■ INSTRUCTIONS ■
1/ Do the following statements agree with the sermon excerpt on light and darkness, given before the data? Answer yes or no for each, quoting the words of the excerpt that decide it. (a) Etty Hillesum died at Auschwitz in 1943. (b) Hillesum was a Christian. (c) The week being described marked the 50th anniversary of the liberation of Auschwitz.
2/ In the sermon excerpt on light and darkness, given before the data, what did Etty Hillesum write on the postcard she pushed through the slats of her cattle car?
3/ Pick up the sermon excerpt on light and darkness, given before the data, and continue it from the point where it stops.

— START SELECTION —

We have always to ask in the face of any situation with which we are confronted, “Are we spreading light or are we deepening the darkness?” And the answer will always be known in the outcome of our actions or in the conclusion of our thoughts: if the outcome or conclusion is fear, anxiety, suspicion or exclusion then the light we have been given to bear by our baptism has been snuffed out.
This last week as you know marked the 75th anniversary of the liberation of Auschwitz, that place of unspeakable darkness. It has also been the occasion to remember the light of human love that the darkness could not overpower. I am struck particularly by the example of Etty Hillesum who died there in 1943 in her early twenties. “In the face of unimaginable provocation, Hillesum refused to hate.” As she wrote, “I try to look things straight in the eye, even the worst crimes, to discover the small, naked human being amid the monstrous wreckage caused by man’s senseless deeds.” There in that barbarous place, she penned in her journal, “The misery here is quite terrible, and yet, late at night when the day has slunk away into the depths behind me, I often walk with a spring in my step along the barbed wire. And then, time and again, it soars straight from the heart . . . the feeling that life is glorious and magnificent, and one day we shall be building a whole new world. Against every new outrage and every fresh horror, we shall put up one more piece of love and goodness, drawing strength from within ourselves.” As the writer Patrick Woodhouse comments, Etty Hillesum “did not survive the evil of the Holocaust, but in an important sense she triumphed over it. On a postcard pushed through the slats of her cattle car, she wrote, ‘We left the camp singing.’” Her witness redeems Auschwitz. Hillesum was Jewish. Yet, she teaches us what bearing the light of Christ is all about. Do our thoughts and actions shed light? Or do they increase the darkness?

— END SELECTION —
— START GIVEN DATA —

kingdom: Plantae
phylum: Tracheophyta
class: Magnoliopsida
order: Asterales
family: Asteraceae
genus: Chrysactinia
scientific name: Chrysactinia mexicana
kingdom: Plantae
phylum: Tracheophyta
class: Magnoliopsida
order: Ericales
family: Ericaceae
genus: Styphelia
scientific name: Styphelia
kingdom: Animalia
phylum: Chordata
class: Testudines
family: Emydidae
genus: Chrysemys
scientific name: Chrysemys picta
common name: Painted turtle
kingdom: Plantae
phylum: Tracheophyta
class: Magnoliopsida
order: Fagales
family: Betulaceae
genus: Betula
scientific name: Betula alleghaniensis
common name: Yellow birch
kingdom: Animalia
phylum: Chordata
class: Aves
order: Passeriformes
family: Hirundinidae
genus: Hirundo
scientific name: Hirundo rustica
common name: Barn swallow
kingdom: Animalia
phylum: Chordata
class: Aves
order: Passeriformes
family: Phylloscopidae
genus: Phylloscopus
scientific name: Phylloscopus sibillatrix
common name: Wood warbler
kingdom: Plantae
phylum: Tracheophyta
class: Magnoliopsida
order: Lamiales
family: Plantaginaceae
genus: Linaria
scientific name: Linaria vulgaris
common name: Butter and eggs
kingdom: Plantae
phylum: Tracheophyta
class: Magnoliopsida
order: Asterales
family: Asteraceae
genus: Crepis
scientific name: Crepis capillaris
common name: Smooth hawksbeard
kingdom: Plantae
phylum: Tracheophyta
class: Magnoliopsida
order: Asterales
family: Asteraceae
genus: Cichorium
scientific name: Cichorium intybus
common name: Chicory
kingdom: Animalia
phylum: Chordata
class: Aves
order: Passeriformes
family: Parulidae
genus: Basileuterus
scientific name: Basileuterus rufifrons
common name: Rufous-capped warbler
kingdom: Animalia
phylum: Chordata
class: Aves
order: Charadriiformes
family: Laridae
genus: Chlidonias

— END GIVEN DATA —

■ EXERCISE ANSWERS ■
1/
(a) Yes: "who died there in 1943 in her early twenties"
(b) No: "Hillesum was Jewish."
(c) No: "the 75th anniversary of the liberation of Auschwitz"

2/ She wrote, "We left the camp singing."

3/
As we reflect on the simple candle as an image of our Christian life, we also recognise that the flame is generated only as it feeds off the candle. The candle sacrifices itself so there may be light and hope and festivity. Candles die in order to give light. The candle gives of itself in order that there may be light. Therefore, like the candle, we too are called to give of something so that there may be light for others. There is a cost to faith, and the cost is our own selves. It demands the involvement of our whole self, and not just part of our selves. If the candle were to say, “This much and no more,” the flame would simply die. So it is with us. The whole of ourselves has to be involved in the project of discipleship and faith, if our lives are to become bearers of Christ’s light in the world. Without the involvement of the whole candle, the flame cannot burn as it could. Without the whole of ourselves involved, the flame of faith cannot burn in our own hearts as it could.
On this day, then, perhaps each of us might actually light a candle. Let this candle evoke in our imaginations a whole life: the life of Jesus alive in our hearts, our own life of faith and witness, and a life which is most dear to us – for all three are so closely united. In that single flame which we watch in all our uncertainty, may the peace of genuine hope be truly ours.
 Patrick Woodhouse, “A Light in the Dark,” The Tablet (1 February 2020), 6.
 Woodhouse, “A Light in the Dark,” 7.